**AIM OF THE TASK**
Filter the records below and copy every line containing the word "four".

━━ DATASET RECORDS ━━

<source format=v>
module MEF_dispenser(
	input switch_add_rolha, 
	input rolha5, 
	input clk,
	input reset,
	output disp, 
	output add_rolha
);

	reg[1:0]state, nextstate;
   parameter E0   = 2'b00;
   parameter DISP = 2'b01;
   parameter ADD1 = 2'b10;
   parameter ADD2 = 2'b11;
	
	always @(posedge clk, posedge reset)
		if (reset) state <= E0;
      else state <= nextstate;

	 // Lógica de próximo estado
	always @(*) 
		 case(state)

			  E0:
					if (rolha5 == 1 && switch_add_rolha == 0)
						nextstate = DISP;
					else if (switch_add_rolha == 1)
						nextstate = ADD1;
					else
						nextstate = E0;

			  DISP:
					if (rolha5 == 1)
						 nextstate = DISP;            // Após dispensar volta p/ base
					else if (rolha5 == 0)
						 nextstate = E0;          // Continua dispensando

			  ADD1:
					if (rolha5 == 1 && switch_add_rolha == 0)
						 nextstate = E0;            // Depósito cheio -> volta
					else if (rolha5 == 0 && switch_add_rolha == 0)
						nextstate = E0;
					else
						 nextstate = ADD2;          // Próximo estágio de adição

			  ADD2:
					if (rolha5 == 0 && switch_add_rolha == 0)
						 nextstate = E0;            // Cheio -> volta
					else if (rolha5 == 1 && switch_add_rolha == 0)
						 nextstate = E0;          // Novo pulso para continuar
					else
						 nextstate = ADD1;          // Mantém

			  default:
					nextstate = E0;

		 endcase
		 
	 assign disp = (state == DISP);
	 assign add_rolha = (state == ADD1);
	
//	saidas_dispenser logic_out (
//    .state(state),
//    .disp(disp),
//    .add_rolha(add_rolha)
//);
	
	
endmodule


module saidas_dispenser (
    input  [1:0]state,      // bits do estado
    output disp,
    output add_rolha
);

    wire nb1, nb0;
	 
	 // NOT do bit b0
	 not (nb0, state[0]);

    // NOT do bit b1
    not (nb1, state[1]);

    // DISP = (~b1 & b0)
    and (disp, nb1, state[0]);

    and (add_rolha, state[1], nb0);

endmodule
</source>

━━━
━━ DATASET RECORDS ━━

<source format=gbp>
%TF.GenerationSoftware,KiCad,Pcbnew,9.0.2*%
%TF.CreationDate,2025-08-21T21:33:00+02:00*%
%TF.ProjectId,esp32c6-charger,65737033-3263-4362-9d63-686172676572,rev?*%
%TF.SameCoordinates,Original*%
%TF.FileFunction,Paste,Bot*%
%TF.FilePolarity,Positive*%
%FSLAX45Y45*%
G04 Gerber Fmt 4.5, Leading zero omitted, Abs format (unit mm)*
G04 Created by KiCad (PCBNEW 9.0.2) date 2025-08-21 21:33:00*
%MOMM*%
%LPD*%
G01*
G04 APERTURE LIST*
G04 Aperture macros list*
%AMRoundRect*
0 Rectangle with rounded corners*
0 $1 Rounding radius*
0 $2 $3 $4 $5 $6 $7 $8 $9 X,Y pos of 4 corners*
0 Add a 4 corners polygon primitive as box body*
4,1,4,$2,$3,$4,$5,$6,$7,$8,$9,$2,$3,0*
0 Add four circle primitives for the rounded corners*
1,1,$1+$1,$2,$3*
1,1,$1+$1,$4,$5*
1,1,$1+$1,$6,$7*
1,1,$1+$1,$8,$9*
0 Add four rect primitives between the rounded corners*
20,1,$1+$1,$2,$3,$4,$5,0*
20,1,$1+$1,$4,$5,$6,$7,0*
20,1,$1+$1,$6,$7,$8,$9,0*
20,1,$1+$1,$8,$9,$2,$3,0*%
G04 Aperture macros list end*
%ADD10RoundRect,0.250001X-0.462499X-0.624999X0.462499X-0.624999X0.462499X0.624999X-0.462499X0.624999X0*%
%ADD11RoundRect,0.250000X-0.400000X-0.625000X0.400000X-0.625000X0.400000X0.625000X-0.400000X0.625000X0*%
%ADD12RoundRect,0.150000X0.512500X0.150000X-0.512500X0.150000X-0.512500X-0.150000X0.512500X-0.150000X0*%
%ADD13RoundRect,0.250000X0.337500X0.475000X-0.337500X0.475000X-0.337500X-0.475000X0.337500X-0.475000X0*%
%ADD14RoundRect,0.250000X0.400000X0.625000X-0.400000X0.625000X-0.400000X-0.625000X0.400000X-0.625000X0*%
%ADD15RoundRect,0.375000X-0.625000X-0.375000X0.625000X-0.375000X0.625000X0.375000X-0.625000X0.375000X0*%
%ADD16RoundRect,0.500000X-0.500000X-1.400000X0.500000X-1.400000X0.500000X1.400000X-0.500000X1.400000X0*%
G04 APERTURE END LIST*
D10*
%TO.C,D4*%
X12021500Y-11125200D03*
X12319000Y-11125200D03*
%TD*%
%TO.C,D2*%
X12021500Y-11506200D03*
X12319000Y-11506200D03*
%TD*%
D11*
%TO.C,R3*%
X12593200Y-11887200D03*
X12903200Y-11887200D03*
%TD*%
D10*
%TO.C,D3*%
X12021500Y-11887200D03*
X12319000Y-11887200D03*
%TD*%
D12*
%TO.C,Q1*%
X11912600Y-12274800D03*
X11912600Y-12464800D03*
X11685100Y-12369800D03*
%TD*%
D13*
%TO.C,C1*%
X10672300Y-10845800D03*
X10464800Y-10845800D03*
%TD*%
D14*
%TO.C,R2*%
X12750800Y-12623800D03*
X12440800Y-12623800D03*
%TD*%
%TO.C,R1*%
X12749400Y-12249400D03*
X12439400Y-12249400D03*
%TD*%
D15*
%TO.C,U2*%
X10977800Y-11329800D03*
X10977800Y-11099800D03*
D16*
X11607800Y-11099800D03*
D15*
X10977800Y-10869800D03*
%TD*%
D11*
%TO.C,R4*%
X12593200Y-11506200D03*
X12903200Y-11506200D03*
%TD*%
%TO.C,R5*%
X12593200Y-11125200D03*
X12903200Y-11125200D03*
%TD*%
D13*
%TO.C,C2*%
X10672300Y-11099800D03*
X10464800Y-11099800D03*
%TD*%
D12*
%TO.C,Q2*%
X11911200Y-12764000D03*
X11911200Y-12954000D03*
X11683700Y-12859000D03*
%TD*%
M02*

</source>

━━━
━━ DATASET RECORDS ━━

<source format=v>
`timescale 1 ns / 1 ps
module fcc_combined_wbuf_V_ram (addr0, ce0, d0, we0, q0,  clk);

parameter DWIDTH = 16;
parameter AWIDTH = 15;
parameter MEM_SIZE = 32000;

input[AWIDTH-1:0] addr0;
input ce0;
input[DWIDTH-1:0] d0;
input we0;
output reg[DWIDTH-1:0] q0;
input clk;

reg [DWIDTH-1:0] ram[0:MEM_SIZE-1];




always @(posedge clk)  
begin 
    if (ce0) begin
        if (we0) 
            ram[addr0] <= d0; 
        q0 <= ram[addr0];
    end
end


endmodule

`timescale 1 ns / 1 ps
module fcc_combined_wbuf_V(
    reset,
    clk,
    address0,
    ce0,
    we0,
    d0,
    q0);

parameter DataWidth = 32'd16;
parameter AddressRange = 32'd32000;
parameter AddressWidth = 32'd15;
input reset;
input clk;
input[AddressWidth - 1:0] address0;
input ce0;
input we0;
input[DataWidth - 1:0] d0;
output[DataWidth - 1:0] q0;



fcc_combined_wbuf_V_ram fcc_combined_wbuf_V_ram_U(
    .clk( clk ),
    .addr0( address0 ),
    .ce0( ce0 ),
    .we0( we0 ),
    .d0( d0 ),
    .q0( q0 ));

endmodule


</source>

━━━

**RESULT OF THIS EXERCISE**
0 Add four circle primitives for the rounded corners*
0 Add four rect primitives between the rounded corners*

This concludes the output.